From the first line to the last, repeat the data exactly but leave out the pictures.

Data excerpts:
◆ ◆ ◆ ◆

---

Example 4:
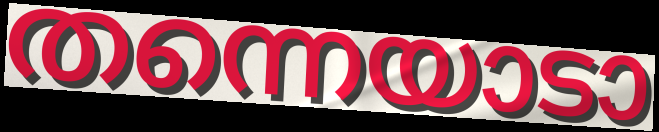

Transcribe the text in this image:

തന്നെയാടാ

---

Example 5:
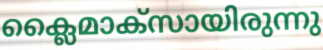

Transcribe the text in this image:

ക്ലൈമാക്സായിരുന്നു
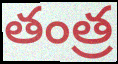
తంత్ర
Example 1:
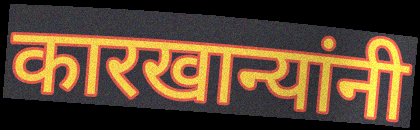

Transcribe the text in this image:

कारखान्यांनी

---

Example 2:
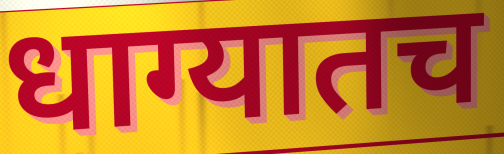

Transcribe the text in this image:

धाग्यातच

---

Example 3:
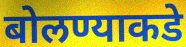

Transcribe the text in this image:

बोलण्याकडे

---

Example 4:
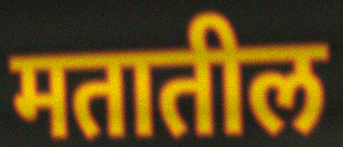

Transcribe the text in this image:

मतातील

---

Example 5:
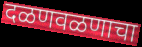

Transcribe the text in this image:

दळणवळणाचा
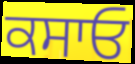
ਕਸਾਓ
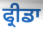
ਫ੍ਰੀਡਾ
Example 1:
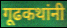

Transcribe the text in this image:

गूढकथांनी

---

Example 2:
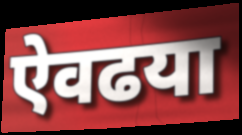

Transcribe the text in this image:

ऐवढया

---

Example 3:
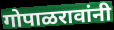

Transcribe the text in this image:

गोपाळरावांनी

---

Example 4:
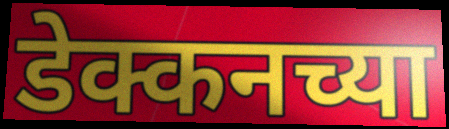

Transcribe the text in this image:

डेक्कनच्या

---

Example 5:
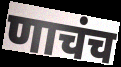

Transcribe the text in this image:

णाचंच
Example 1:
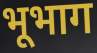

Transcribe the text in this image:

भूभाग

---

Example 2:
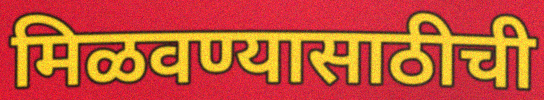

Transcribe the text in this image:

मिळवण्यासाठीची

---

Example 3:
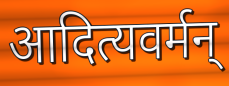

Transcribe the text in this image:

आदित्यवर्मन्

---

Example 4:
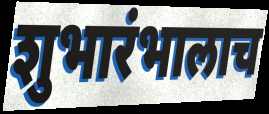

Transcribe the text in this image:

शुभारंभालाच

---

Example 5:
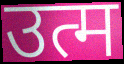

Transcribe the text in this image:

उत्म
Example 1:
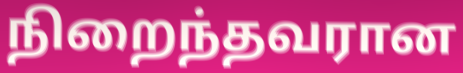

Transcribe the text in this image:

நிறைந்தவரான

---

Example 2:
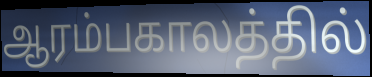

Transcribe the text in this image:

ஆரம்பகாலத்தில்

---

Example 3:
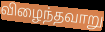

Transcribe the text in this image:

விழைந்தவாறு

◆ ◆ ◆ ◆

Worked solution:
---

Example 4:

Transcribe the text in this image:

തന്നെയാടാ

---

Example 5:

Transcribe the text in this image:

ക്ലൈമാക്സായിരുന്നു
తంత్ర
Example 1:

Transcribe the text in this image:

कारखान्यांनी

---

Example 2:

Transcribe the text in this image:

धाग्यातच

---

Example 3:

Transcribe the text in this image:

बोलण्याकडे

---

Example 4:

Transcribe the text in this image:

मतातील

---

Example 5:

Transcribe the text in this image:

दळणवळणाचा
ਕਸਾਓ
ਫ੍ਰੀਡਾ
Example 1:

Transcribe the text in this image:

गूढकथांनी

---

Example 2:

Transcribe the text in this image:

ऐवढया

---

Example 3:

Transcribe the text in this image:

गोपाळरावांनी

---

Example 4:

Transcribe the text in this image:

डेक्कनच्या

---

Example 5:

Transcribe the text in this image:

णाचंच
Example 1:

Transcribe the text in this image:

भूभाग

---

Example 2:

Transcribe the text in this image:

मिळवण्यासाठीची

---

Example 3:

Transcribe the text in this image:

आदित्यवर्मन्

---

Example 4:

Transcribe the text in this image:

शुभारंभालाच

---

Example 5:

Transcribe the text in this image:

उत्म
Example 1:

Transcribe the text in this image:

நிறைந்தவரான

---

Example 2:

Transcribe the text in this image:

ஆரம்பகாலத்தில்

---

Example 3:

Transcribe the text in this image:

விழைந்தவாறு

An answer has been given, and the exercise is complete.